→ MATERIAL FOR THE TASK

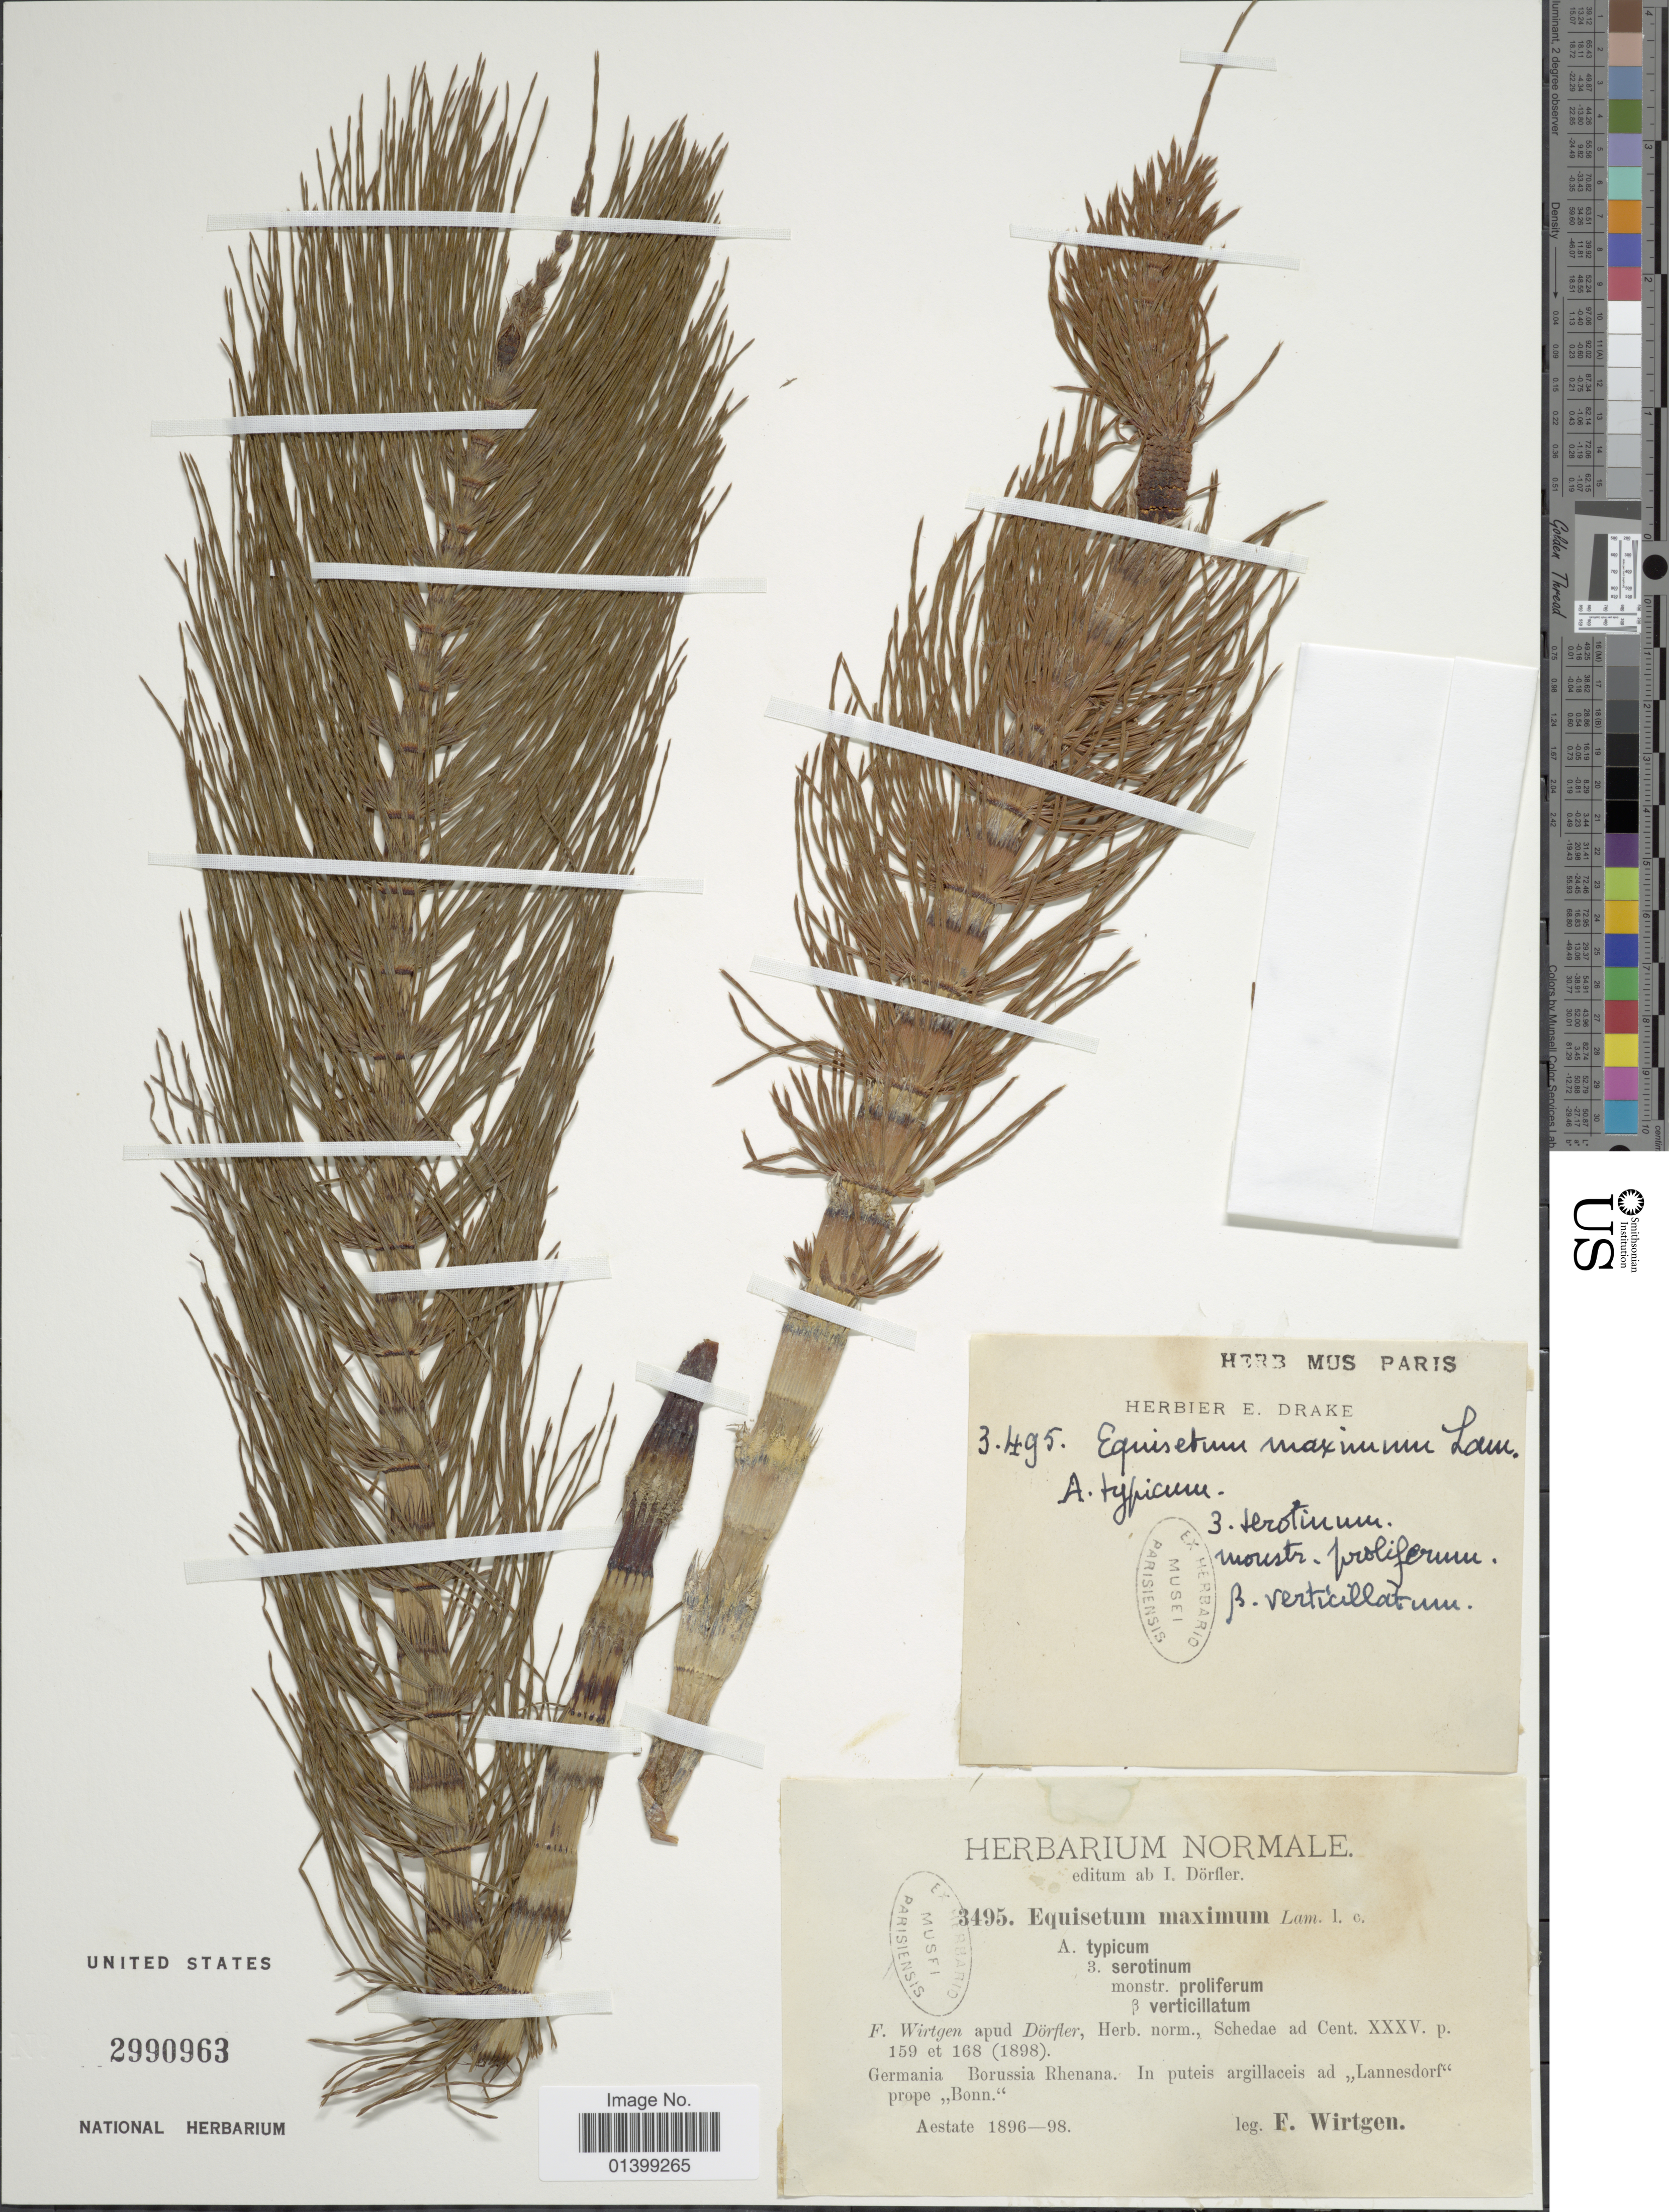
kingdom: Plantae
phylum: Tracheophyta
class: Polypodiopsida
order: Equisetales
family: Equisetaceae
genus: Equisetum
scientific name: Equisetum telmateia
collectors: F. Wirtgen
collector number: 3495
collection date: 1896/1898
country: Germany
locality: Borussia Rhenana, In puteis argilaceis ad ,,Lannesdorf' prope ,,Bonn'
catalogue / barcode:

→ WHAT THE TASK ASKS
Convert the lines of all the rows above into a numbered list, leaving out blank lines and the pictures.

→ CORRECT ANSWER
1. kingdom: Plantae
2. phylum: Tracheophyta
3. class: Polypodiopsida
4. order: Equisetales
5. family: Equisetaceae
6. genus: Equisetum
7. scientific name: Equisetum telmateia
8. collectors: F. Wirtgen
9. collector number: 3495
10. collection date: 1896/1898
11. country: Germany
12. locality: Borussia Rhenana, In puteis argilaceis ad ,,Lannesdorf' prope ,,Bonn'
13. catalogue / barcode:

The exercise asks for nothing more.